Now, it's a bit onerous to remember to call the right function, so Haskell offers a slight convenience: you can let the compiler choose one of these functions for you at compile time. This mechanism is the big idea behind classes. It looks like this:
class Testable a where test :: a -> a
instance Testable Integer where test = testInteger
instance Testable Int where test = testInt
instance Num a => Testable (Zq a) where test = testZq
Now, it looks like there's a single function called test which can handle any of Int, Integer, or numeric Zq's -- but in fact there are three functions, and the compiler is transparently choosing one for you. And that's an important insight. The type of test:
test :: Testable a => a -> a
...looks at first blush like it is a function that takes a value that could be any Testable type. But in fact, it's a function that can be specialized to any Testable type -- and then only takes values of that type! This difference explains yet another reason the original test function didn't work.

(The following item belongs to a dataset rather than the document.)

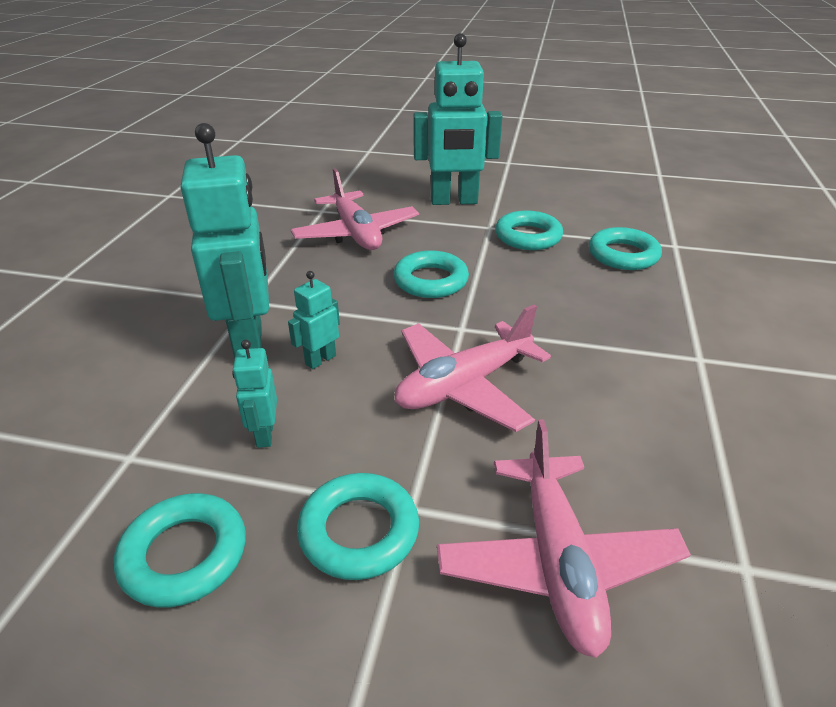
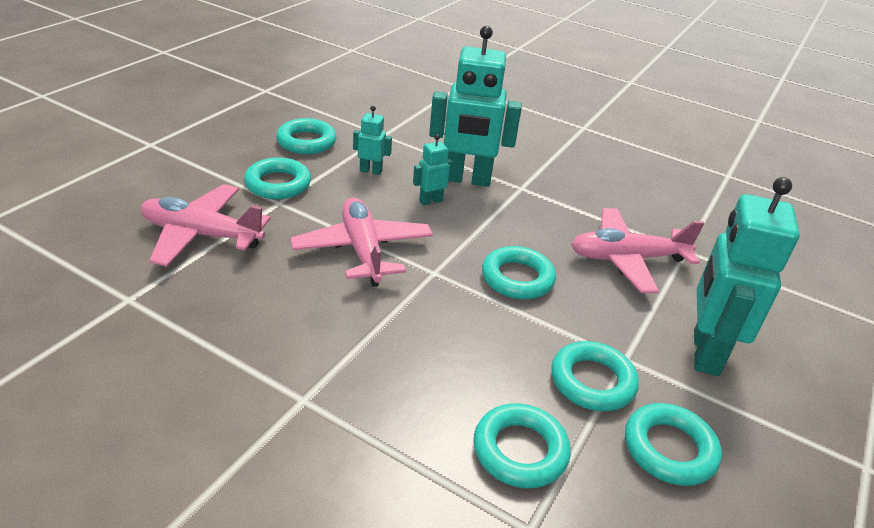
camera: 105 degrees right, 0 degrees up
(320, 360) = (430, 201): turquoise robot -> turquoise robot turned 90 degrees counterclockwise
(559, 209) = (669, 449): none -> turquoise ring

You can't have multiple patterns with variables at different types, because the function only ever works on a single type at a time.
The ideas behind the classes NamedType and Testable above can be generalized a bit; if you do, you get the Typeable class suggested by hammar above.
I think now I've rambled more than enough, and likely confused more things than I've clarified, but leave me a comment saying which parts were unclear, and I'll do my best.
Is there a function that returns the type of an algebraic parameter (a 'show' for types)?
I think Data.Typeable may be what you're looking for.
Prelude> :m + Data.Typeable
Prelude Data.Typeable> typeOf (1 :: Int)
Int
Prelude Data.Typeable> typeOf (1 :: Integer)
Integer
Note that this will not work on any type, just those which have a Typeable instance.
Using the extension DeriveDataTypeable, you can have the compiler automatically derive these for your own types:
{-# LANGUAGE DeriveDataTypeable #-}
import Data.Typeable
data Foo = Bar
deriving Typeable
*Main> typeOf Bar
Main.Foo
I didn't quite get what you're trying to do in the second half of your question, but hopefully this should be of some help.